Only the lines from the start of the material through the line containing "société des Antiquaires de l’Ouest" are to be extracted, exactly as they appear.
═══ Entries provided
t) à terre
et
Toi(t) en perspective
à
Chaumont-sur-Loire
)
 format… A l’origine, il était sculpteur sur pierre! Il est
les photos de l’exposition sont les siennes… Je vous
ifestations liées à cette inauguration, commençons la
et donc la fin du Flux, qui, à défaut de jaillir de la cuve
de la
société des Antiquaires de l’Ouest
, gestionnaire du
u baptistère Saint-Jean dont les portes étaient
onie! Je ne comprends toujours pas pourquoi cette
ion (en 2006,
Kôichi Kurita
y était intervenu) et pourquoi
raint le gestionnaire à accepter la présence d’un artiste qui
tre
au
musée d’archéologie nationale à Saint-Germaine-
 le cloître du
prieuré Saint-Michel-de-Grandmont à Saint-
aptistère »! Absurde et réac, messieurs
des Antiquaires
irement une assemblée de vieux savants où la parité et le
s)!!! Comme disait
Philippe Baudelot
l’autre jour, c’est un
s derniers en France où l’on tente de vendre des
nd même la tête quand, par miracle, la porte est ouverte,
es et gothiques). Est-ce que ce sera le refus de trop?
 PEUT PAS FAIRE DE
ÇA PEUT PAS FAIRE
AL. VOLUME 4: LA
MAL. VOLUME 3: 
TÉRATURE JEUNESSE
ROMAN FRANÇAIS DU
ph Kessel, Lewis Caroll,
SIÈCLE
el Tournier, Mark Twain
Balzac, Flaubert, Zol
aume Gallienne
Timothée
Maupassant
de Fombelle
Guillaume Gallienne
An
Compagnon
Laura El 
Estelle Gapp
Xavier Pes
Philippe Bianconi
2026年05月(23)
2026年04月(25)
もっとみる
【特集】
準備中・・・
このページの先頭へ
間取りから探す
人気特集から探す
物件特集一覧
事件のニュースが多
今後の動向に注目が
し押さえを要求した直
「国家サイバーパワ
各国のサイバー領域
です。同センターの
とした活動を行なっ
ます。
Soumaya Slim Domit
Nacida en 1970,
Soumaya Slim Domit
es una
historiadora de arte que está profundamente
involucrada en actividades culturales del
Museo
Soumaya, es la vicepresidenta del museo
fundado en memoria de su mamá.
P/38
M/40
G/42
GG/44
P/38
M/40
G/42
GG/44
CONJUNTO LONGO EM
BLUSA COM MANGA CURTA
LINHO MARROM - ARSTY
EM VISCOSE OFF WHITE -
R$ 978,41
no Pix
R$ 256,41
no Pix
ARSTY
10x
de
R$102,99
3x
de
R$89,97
══════
Solution to this task:
t) à terre
et
Toi(t) en perspective
à
Chaumont-sur-Loire
)
 format… A l’origine, il était sculpteur sur pierre! Il est
les photos de l’exposition sont les siennes… Je vous
ifestations liées à cette inauguration, commençons la
et donc la fin du Flux, qui, à défaut de jaillir de la cuve
de la
société des Antiquaires de l’Ouest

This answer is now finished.